5. LEARNING DEEPER HUMILITY
a. How can we avoid spoiling our witness for Christ? Galatians 6:4, 5.
“One of the greatest curses in our world (and it is seen in churches and in society everywhere) is the love of supremacy. Men become absorbed in seeking to secure power and popularity. This spirit has manifested itself in the ranks of Sabbathkeepers, to our grief and shame. But spiritual success comes only to those who have learned meekness and lowliness in the school of Christ.”—Testimonies for the Church, vol. 6, p. 397.
“He who considers himself superior in judgment and experience to his brethren and despises their counsel and admonition, evinces that he is in a dangerous delusion. The heart is deceitful. He should test his character and life by the Bible standard. . . . Every man must at last stand or fall for himself, not according to the opinion of the party that sustains or opposes him, not according to the judgment of any man, but according to his real character in the sight of God.”—Ibid., vol. 5, pp. 247, 248.
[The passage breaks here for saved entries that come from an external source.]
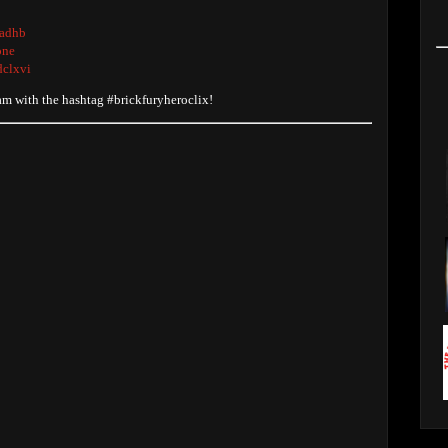
radhb
one
dclxvi
ram with the hashtag #brickfuryheroclix!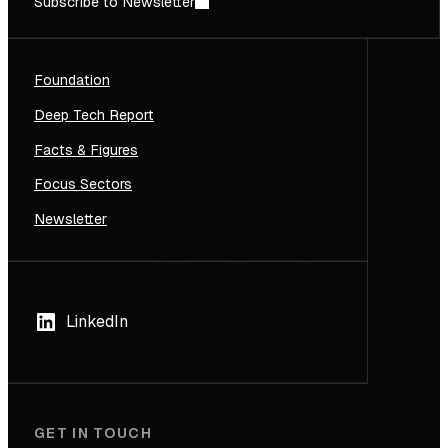
Subscribe to Newsletter
Foundation
Deep Tech Report
Facts & Figures
Focus Sectors
Newsletter
LinkedIn
GET IN TOUCH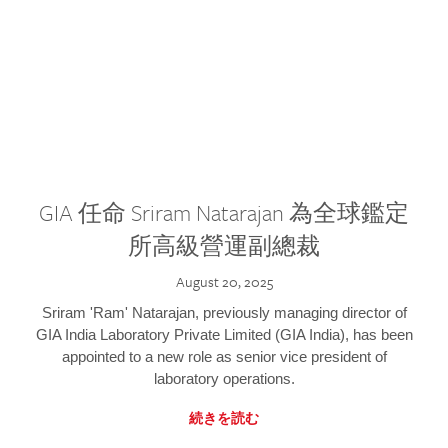
GIA 任命 Sriram Natarajan 為全球鑑定
所高級營運副總裁
August 20, 2025
Sriram 'Ram' Natarajan, previously managing director of
GIA India Laboratory Private Limited (GIA India), has been
appointed to a new role as senior vice president of
laboratory operations.
続きを読む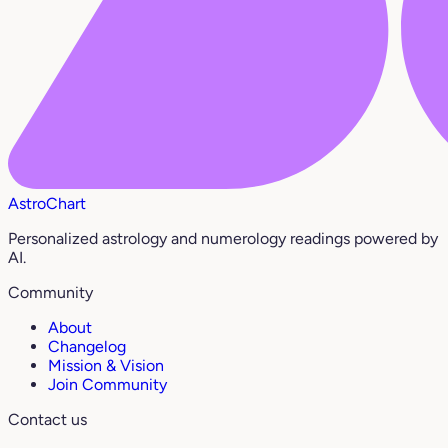
AstroChart
Personalized astrology and numerology readings powered by
AI.
Community
About
Changelog
Mission & Vision
Join Community
Contact us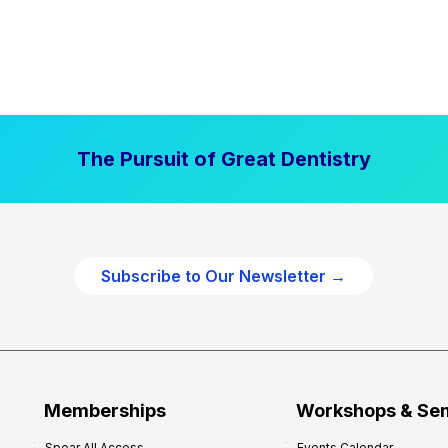
The Pursuit of Great Dentistry
Subscribe to Our Newsletter →
Memberships
Workshops & Se
Spear All Access
Events Calendar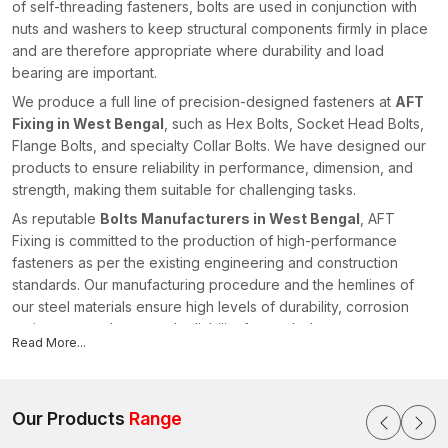
of self-threading fasteners, bolts are used in conjunction with
nuts and washers to keep structural components firmly in place
and are therefore appropriate where durability and load
bearing are important.
We produce a full line of precision-designed fasteners at
AFT
Fixing in West Bengal
, such as Hex Bolts, Socket Head Bolts,
Flange Bolts, and specialty Collar Bolts. We have designed our
products to ensure reliability in performance, dimension, and
strength, making them suitable for challenging tasks.
As reputable
Bolts Manufacturers in West Bengal
, AFT
Fixing is committed to the production of high-performance
fasteners as per the existing engineering and construction
standards. Our manufacturing procedure and the hemlines of
our steel materials ensure high levels of durability, corrosion
resistance, and structural reliability for our bolts.
Read More...
All products undergo quality checks to ensure that they have
accurate threading, head dimensions, and strength
characteristics. We offer fastening solutions to enhance safe
Our Products
Range
installations in different industries within the realm of our
advanced manufacturing capacities and technical knowledge,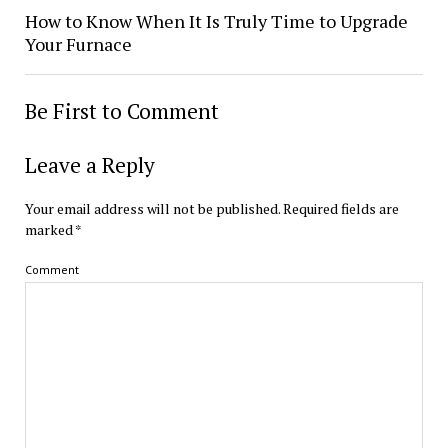
How to Know When It Is Truly Time to Upgrade
Your Furnace
Be First to Comment
Leave a Reply
Your email address will not be published.
Required fields are
marked
*
Comment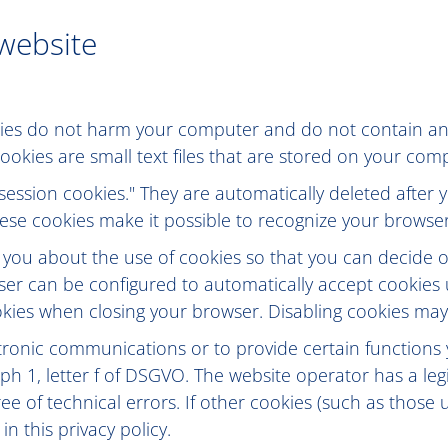
 website
ies do not harm your computer and do not contain any
 Cookies are small text files that are stored on your c
session cookies." They are automatically deleted after y
se cookies make it possible to recognize your browser 
 you about the use of cookies so that you can decide 
owser can be configured to automatically accept cookies
kies when closing your browser. Disabling cookies may li
tronic communications or to provide certain functions
ph 1, letter f of DSGVO. The website operator has a legi
ee of technical errors. If other cookies (such as those 
in this privacy policy.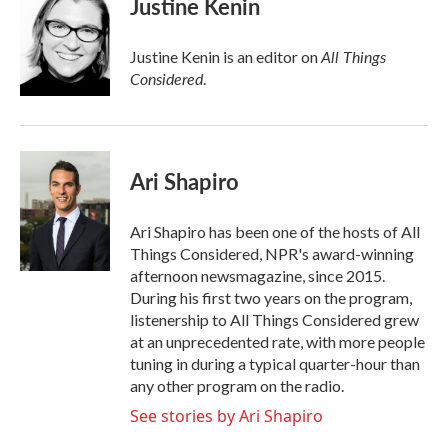
Justine Kenin
All Things
Justine Kenin is an editor on
Considered
.
Ari Shapiro
Ari Shapiro has been one of the hosts of All
Things Considered, NPR's award-winning
afternoon newsmagazine, since 2015.
During his first two years on the program,
listenership to All Things Considered grew
at an unprecedented rate, with more people
tuning in during a typical quarter-hour than
any other program on the radio.
See stories by Ari Shapiro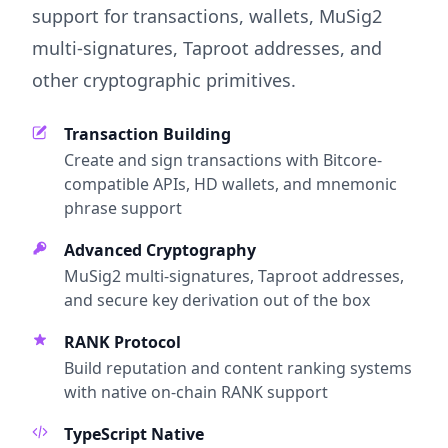
support for transactions, wallets, MuSig2
multi-signatures, Taproot addresses, and
other cryptographic primitives.
Transaction Building
Create and sign transactions with Bitcore-
compatible APIs, HD wallets, and mnemonic
phrase support
Advanced Cryptography
MuSig2 multi-signatures, Taproot addresses,
and secure key derivation out of the box
RANK Protocol
Build reputation and content ranking systems
with native on-chain RANK support
TypeScript Native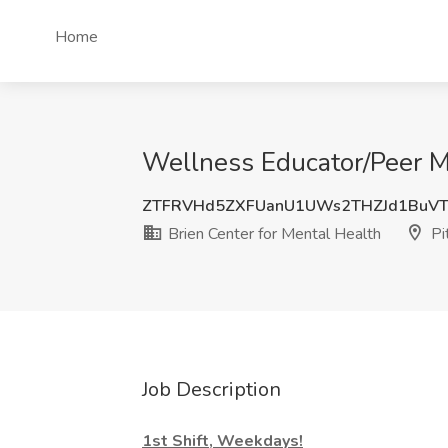
Home
Wellness Educator/Peer Me
ZTFRVHd5ZXFUanU1UWs2THZJd1BuVT
Brien Center for Mental Health
Pi
Job Description
1st Shift, Weekdays!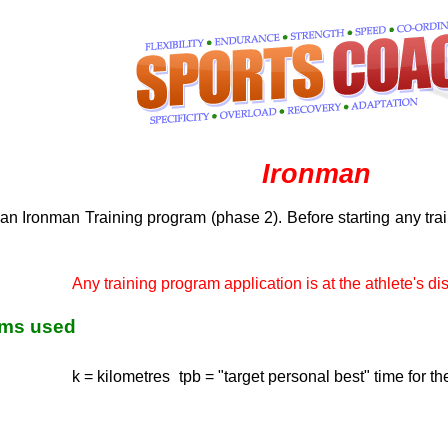
Ironman
an Ironman Training program (phase 2). Before starting any tra
Any training program application is at the athlete's dis
rms used
k = kilometres
tpb = "target personal best" time for th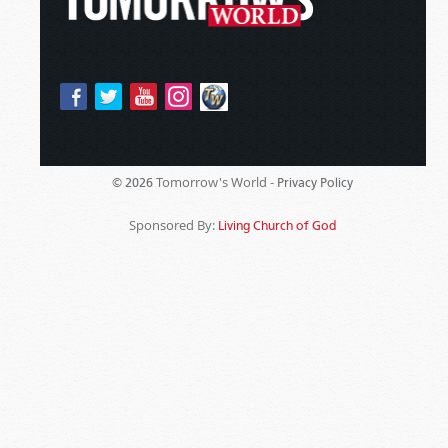
Tomorrow's World -
© 2026
Privacy Policy
Sponsored By:
Living Church of God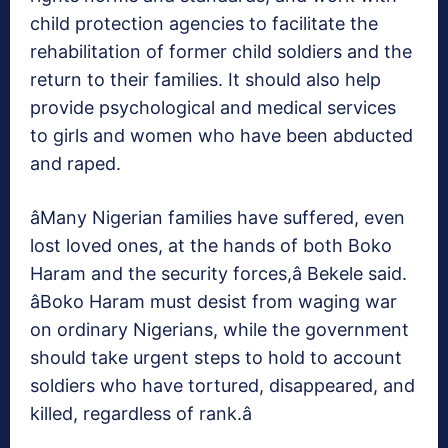
child protection agencies to facilitate the
rehabilitation of former child soldiers and the
return to their families. It should also help
provide psychological and medical services
to girls and women who have been abducted
and raped.
âMany Nigerian families have suffered, even
lost loved ones, at the hands of both Boko
Haram and the security forces,â Bekele said.
âBoko Haram must desist from waging war
on ordinary Nigerians, while the government
should take urgent steps to hold to account
soldiers who have tortured, disappeared, and
killed, regardless of rank.â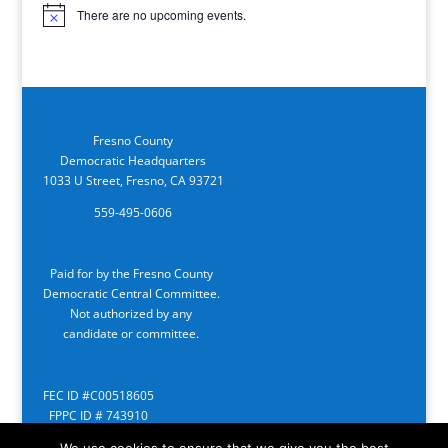
There are no upcoming events.
Notice
Fresno County
Democratic Headquarters
1033 U Street, Fresno, CA 93721
559-495-0606
Paid for by the Fresno County
Democratic Central Committee.
Not authorized by any
candidate or committee.
FEC ID #C00518605
FPPC ID # 743910
We use cookies to ensure that we give you the best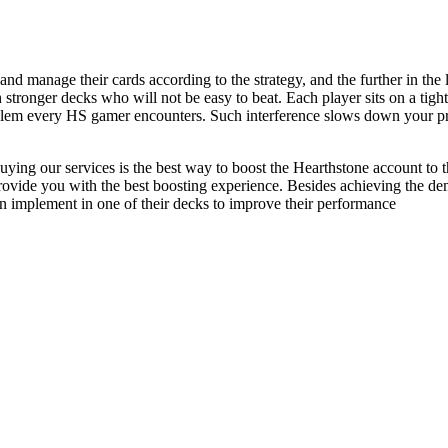
d manage their cards according to the strategy, and the further in the
h stronger decks who will not be easy to beat. Each player sits on a ti
roblem every HS gamer encounters. Such interference slows down your p
t buying our services is the best way to boost the Hearthstone account t
provide you with the best boosting experience. Besides achieving the de
an implement in one of their decks to improve their performance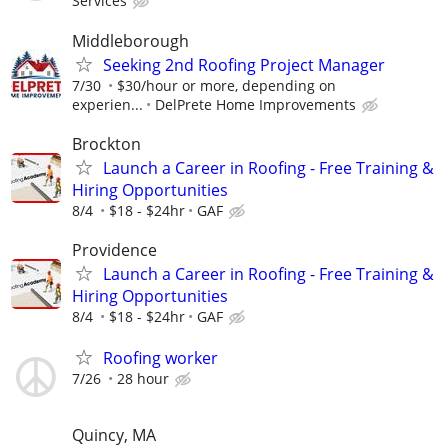
Services
Middleborough
Seeking 2nd Roofing Project Manager
7/30
$30/hour or more, depending on
experien...
DelPrete Home Improvements
Brockton
Launch a Career in Roofing - Free Training &
Hiring Opportunities
8/4
$18 - $24hr
GAF
Providence
Launch a Career in Roofing - Free Training &
Hiring Opportunities
8/4
$18 - $24hr
GAF
Roofing worker
7/26
28 hour
Quincy, MA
b. How can our influence bring real hope to others? Galatians 6:6–10.
“Until the judgment you will never know the influence of a kind, considerate course toward the inconsistent, the unreasonable, the unworthy. When we meet with ingratitude and betrayal of sacred trusts, we are roused to show our contempt or indignation. This the guilty expect; they are prepared for it. But kind forbearance takes them by surprise and often awakens their better impulses and arouses a longing for a nobler life.”—The Ministry of Healing, p. 495.
PERSONAL REVIEW QUESTIONS
1. What characteristic of Lucifer must be uprooted from every Christian?
2. Before thinking to correct someone else, what must I first consider?
3. Why can’t I take credit even if my words appear to help someone?
4. At what times may I have been guilty of aiding a culture of slander?
5. Why may have the most humbling times in my life been the best for me?